A YouGov poll of party members gave Clegg a 56% to 44% lead in late November, although about half of respondents had yet to vote. On 3 December 2007, on the basis of another poll, Clegg claimed to be well ahead with 60% of votes cast so far in his favour.

===Voting issues===
About 1,300 postal votes were caught up in the Christmas post and missed the election deadline. An unofficial check of the late papers showed Huhne had enough votes among them to hand him victory. Huhne stood by the result, saying "Nick Clegg won fair and square on the rules counting the ballot papers that arrived in by the deadline. There is no question of any re-run."

==Candidates==
At the close of nominations, the following had been successfully nominated.

(DATASET EXTRACT)
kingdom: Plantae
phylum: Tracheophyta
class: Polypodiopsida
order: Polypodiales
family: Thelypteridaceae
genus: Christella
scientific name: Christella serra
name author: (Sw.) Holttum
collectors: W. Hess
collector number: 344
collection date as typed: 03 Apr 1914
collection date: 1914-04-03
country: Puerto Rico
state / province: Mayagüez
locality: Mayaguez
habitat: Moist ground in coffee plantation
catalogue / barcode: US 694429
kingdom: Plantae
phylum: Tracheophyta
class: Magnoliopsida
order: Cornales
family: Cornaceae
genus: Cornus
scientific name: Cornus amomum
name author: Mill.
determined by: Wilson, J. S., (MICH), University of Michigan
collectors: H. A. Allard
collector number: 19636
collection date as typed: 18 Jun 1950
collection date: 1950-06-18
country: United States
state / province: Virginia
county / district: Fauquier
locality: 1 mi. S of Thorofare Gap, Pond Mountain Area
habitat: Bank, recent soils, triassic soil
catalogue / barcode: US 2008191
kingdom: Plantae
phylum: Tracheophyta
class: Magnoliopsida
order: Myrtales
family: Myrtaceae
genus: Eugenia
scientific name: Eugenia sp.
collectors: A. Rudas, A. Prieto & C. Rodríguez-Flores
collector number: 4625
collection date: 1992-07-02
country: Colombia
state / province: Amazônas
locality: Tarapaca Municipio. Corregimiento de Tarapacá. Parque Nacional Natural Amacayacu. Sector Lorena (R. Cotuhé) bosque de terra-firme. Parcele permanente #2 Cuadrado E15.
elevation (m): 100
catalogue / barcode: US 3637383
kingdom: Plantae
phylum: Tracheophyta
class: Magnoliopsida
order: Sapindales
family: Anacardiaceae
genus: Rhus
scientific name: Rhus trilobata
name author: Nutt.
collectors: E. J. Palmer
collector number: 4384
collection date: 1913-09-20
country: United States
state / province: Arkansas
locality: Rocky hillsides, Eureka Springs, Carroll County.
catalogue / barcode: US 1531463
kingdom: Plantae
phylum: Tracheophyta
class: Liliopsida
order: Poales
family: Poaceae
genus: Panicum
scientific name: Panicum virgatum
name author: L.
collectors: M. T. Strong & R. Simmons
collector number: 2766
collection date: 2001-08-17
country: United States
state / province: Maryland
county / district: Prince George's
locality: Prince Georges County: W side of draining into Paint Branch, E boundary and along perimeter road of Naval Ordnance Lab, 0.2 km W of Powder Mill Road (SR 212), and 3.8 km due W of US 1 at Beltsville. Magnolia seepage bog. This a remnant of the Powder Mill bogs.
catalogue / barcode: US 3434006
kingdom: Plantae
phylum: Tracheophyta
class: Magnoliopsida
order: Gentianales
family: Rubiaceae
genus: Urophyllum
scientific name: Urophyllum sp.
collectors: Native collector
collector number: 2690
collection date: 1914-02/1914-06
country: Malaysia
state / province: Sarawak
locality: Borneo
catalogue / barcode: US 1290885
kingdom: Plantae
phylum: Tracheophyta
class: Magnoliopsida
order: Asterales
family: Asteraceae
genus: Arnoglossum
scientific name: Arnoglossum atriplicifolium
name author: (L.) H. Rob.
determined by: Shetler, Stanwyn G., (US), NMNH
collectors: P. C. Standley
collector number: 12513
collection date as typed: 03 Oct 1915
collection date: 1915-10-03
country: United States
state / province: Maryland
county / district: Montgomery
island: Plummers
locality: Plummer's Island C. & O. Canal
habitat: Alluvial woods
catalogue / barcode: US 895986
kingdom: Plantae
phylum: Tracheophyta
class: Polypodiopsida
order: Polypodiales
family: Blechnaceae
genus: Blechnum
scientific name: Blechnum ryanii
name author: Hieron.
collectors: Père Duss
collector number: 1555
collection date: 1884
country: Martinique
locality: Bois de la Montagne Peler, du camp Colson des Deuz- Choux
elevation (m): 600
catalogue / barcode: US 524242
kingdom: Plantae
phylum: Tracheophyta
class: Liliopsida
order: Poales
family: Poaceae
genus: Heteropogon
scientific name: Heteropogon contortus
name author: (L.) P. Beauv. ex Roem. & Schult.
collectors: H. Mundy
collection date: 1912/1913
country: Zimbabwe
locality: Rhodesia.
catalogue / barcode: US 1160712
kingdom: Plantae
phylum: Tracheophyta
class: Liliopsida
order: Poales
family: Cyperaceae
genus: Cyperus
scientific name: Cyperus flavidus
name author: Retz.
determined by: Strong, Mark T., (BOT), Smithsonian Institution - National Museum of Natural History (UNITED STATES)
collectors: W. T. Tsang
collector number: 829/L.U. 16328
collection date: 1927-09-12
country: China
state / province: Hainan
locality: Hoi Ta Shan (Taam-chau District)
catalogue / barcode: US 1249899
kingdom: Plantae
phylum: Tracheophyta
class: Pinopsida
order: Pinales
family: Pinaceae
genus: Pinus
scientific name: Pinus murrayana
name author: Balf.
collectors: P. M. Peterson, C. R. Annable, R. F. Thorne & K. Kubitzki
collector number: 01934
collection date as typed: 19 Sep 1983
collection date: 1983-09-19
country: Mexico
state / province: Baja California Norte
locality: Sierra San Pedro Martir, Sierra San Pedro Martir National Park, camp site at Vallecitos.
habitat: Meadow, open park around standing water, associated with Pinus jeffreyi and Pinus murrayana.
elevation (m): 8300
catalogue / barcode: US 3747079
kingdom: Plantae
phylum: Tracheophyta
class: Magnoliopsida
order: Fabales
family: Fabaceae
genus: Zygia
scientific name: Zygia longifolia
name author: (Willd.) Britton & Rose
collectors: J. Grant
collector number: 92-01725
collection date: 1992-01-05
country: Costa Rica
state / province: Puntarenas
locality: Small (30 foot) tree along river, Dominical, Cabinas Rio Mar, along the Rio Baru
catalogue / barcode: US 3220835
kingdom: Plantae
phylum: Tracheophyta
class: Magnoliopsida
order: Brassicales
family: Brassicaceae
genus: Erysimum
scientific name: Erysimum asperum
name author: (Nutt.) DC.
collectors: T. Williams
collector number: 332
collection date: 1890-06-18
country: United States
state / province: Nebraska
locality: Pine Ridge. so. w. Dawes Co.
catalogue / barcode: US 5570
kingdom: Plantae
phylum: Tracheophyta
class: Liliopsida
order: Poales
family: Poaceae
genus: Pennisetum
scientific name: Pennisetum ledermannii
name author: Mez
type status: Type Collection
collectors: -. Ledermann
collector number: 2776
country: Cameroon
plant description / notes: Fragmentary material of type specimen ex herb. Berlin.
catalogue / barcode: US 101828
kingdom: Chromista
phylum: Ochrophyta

(DIRECTIONS)
A. According to the leadership contest text, how many postal votes were caught up in the Christmas post and missed the election deadline?
B. Please return the passage from the leadership contest text, starting at "A YouGov poll" and ending at "in his favour.".

(ANSWER LIST)
A. About 1,300

B.
A YouGov poll of party members gave Clegg a 56% to 44% lead in late November, although about half of respondents had yet to vote. On 3 December 2007, on the basis of another poll, Clegg claimed to be well ahead with 60% of votes cast so far in his favour.